I've been through some tough times. Since you've been reading this blog, you know about the more recent life experiences I've had, at or least the ones I've shared with you.

This isn't where I go into long stories about other things that have happened to me. 

It is, however, where I ask you to reconsider what's happening for you. Consider the experiences you're having are crucial to your development and evolution.

I know it might not feel like that. I know the pain and agony you're experiencing might make you want to run the other way. You may feel so bad, in fact, that you find yourself wishing that bad things like this would stop happening to you.

I'm here to say that you should stop wanting that. Even though I get why you feel that way. I've felt that way many, many times.

During my first breakup, the daily pain was agonizing. I couldn't run or hide from the loss and grief I felt. I got up and went to work every day, sometimes spending the car ride sobbing and arriving early to process with my friend from down the hall. And then the first bell would ring, I'd wipe my eyes and the kids would come in and they never knew the truth at all. They didn't need to, they were 13. I was 24. I look back and applaud the maturity I exhibited, the courage to face the pain and still meet my obligations.

There have been times I wasn't able to do this. There have been times where I left a job or another situation because I wasn't up to the task of bringing strength and courage. I just wanted something easier. And wow, did I learn from those experiences, too.

Something I've gotten from my Buddhist practice, aside from the amazing sassiness of Pema Chodron, is the awareness that the bad things won't stop happening. It's not like I can climb a tree and get away from it all like I could when I was a little kid. I can momentarily, but the respite is short-lived. That's something very real and inescapable about change--it happens in bursts of hard and easy, just like the rain and the sun. The trick to thriving is to keep that in mind as much as possible.

I was reminded of this recently when I went on retreat. I was there and some aspect of my life was challenging and I kept sitting with this thought that here I was on retreat and I should feel blissed out. And then I realized how silly that was. I wasn't on retreat in this beautiful room with incredible food prepared for me to escape my problems. The purpose, if I'm doing the work right, was to dig more deeply into those problems. The beautiful setting and meal prep was to take just enough distractions and responsibility off my plate to be present to what I wanted to needed to address.
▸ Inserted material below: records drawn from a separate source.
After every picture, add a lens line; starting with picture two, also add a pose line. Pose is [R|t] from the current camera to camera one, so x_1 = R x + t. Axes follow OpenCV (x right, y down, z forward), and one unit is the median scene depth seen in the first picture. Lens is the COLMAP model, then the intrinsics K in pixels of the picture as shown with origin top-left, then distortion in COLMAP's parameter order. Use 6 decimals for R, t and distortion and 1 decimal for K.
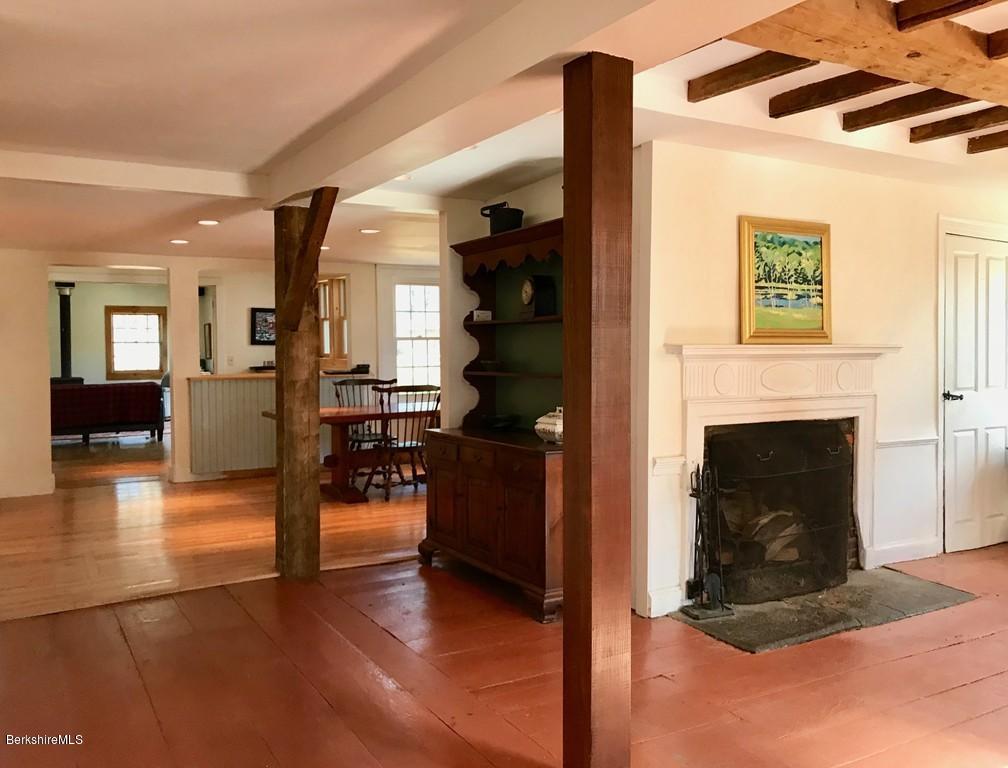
lens RADIAL K [[846.5, 0, 498.6], [0, 846.5, 367.4], [0, 0, 1]] dist [0.015233, 0.021006]
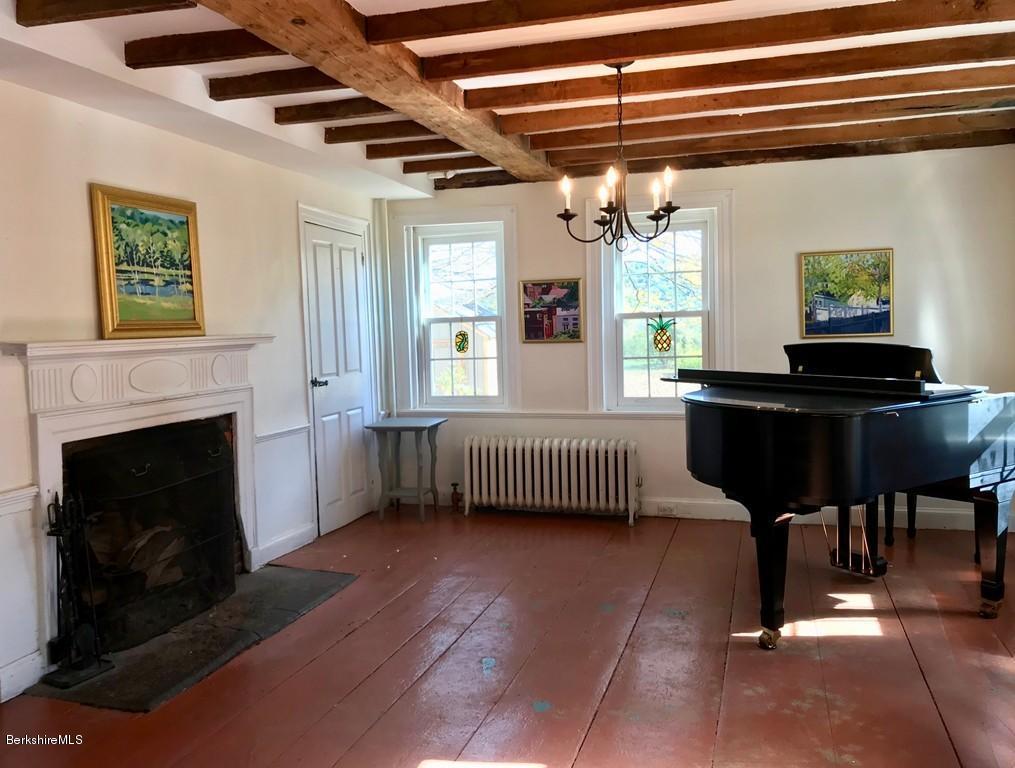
lens RADIAL K [[852.4, 0, 502.1], [0, 852.4, 367.3], [0, 0, 1]] dist [0.015233, 0.021006]
pose [[0.731496, -0.056660, 0.679488, 0.001201], [0.044512, 0.998384, 0.035334, -0.012197], [-0.680392, 0.004399, 0.732835, 0.118390]]
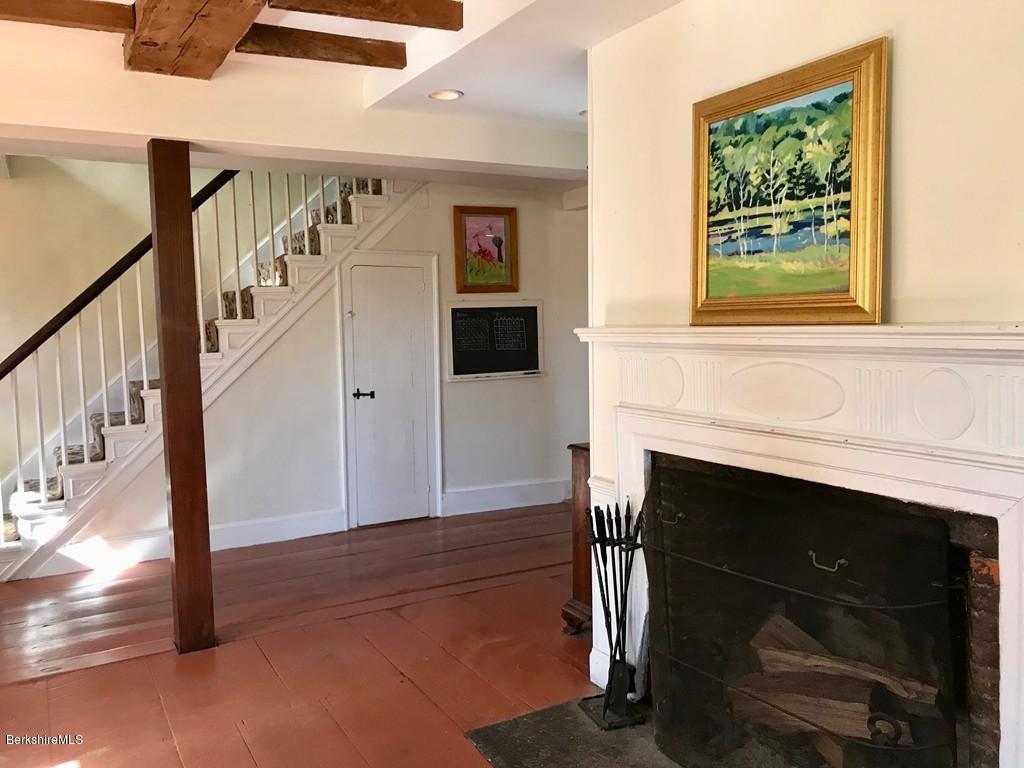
lens RADIAL K [[846.0, 0, 513.4], [0, 846.0, 369.3], [0, 0, 1]] dist [0.010200, 0.004129]
pose [[0.001542, 0.060883, -0.998144, 0.861125], [-0.001439, 0.998144, 0.060880, -0.031904], [0.999998, 0.001342, 0.001627, 0.859042]]
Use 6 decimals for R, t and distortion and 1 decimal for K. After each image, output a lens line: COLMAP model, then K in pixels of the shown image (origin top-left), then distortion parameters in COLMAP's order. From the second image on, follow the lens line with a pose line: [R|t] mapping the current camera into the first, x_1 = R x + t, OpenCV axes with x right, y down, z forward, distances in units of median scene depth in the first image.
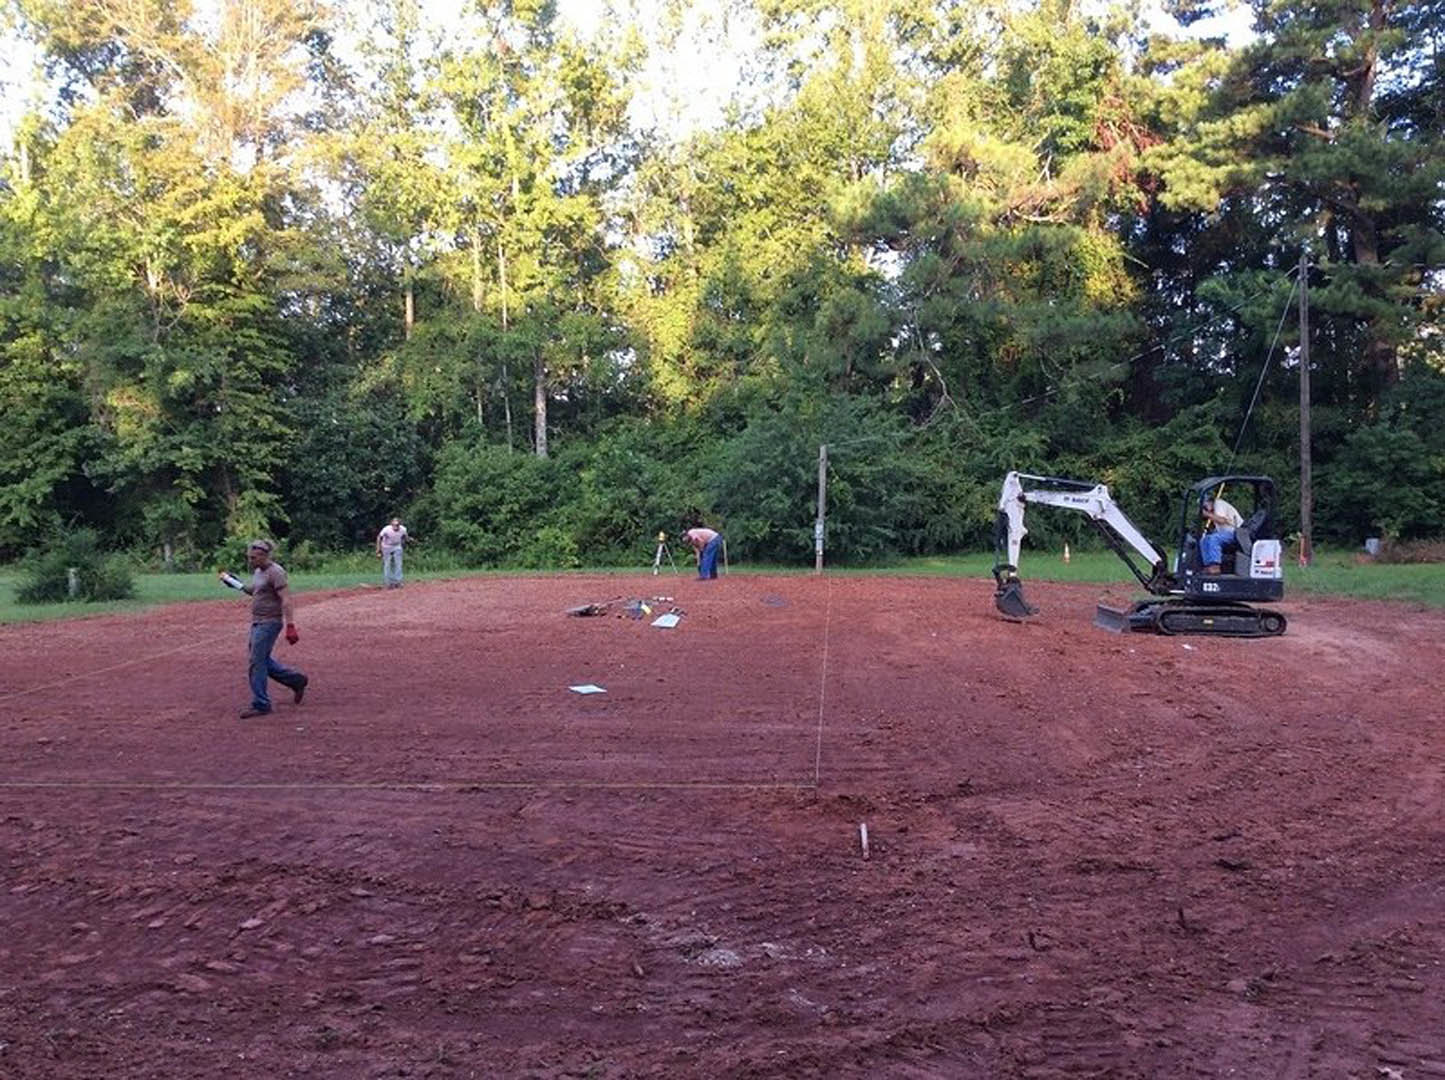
lens RADIAL K [[1345.9, 0, 722.7], [0, 1345.9, 539.3], [0, 0, 1]] dist [-0.017990, 0.000000]
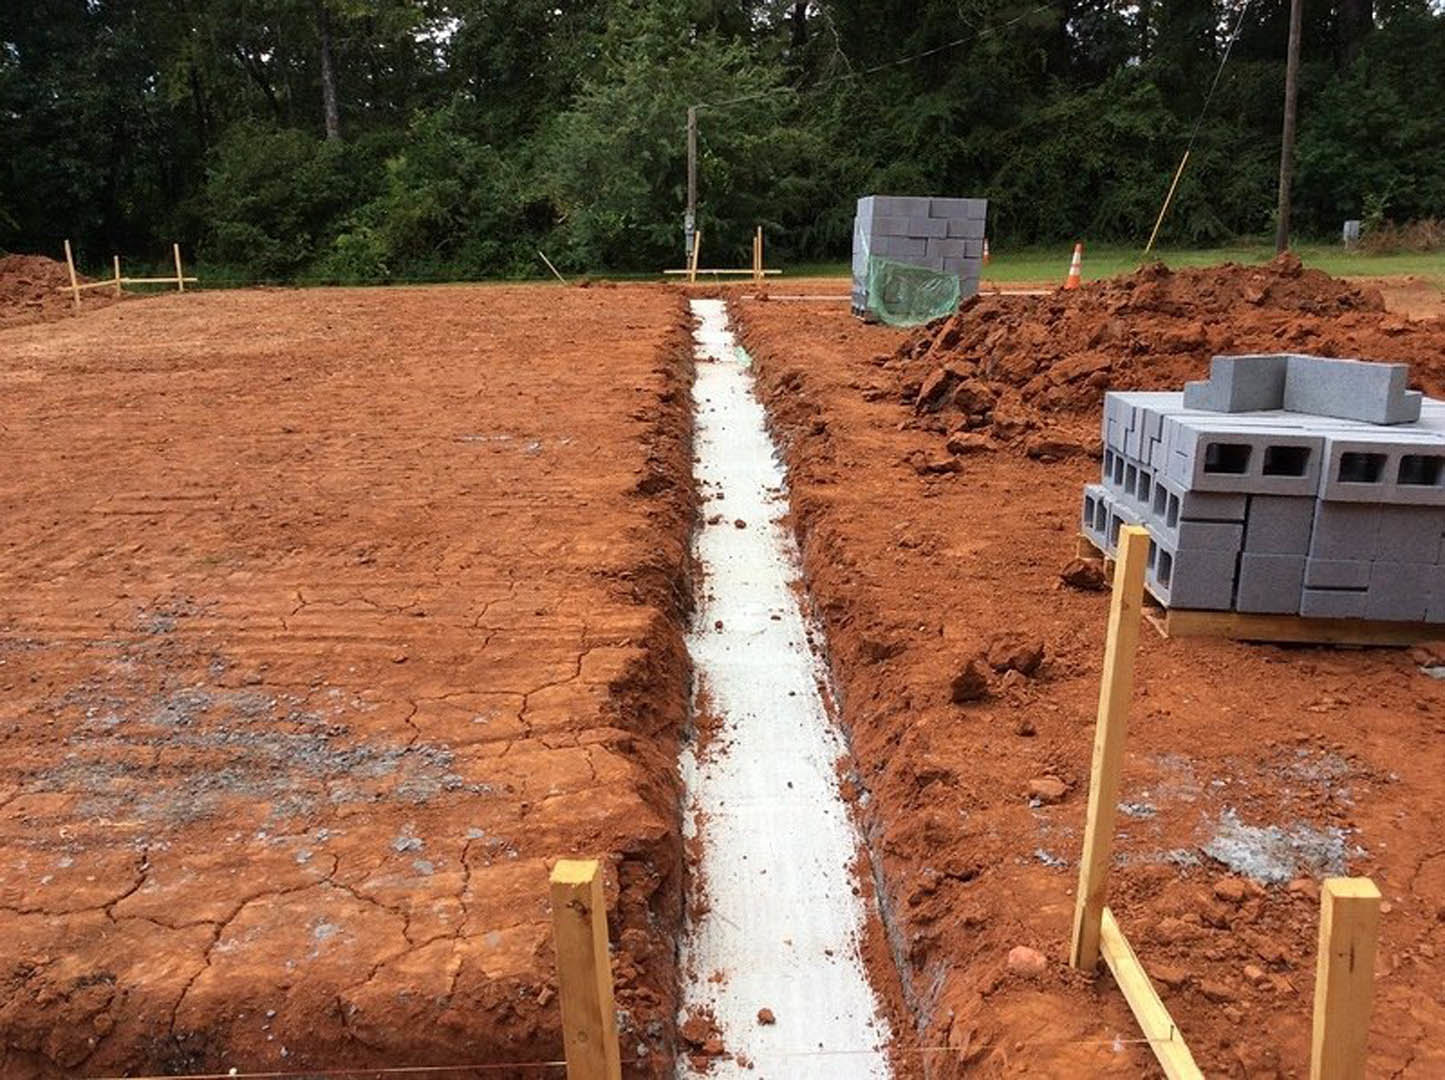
lens RADIAL K [[1300.3, 0, 721.7], [0, 1300.3, 545.3], [0, 0, 1]] dist [0.098224, -0.196132]
pose [[0.994232, -0.045460, 0.097137, 0.007258], [0.023492, 0.976037, 0.216335, 0.009750], [-0.104644, -0.212805, 0.971475, 0.189942]]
If we really want to change something, the first step is to investigate and explore the problem that requires intervention.

But all this can only be possible if we stop wanting bad things to happen to us. If we wake up pissed off every Monday, complaining about the guy who cut us off in traffic or the way our coffee wasn't made correctly, we can spend our whole lives finding things to complain about. If you haven't noticed, they keep happening no matter how much we complain.

What would be possible if we stopped complaining? What would we see if the "bad things" became ways to practice more courage, optimism or patience?

What if we got curious why "bad things" happened to us so frequently and instead redirected our focus on the many, many good things that have happened for us that day or that week or that year?

We can only do that when we stop wanting bad things to happen and embrace them as part of life. We can choose to see that "bad" is the frame we are using and we can either change the frame or change what we take away from the experience.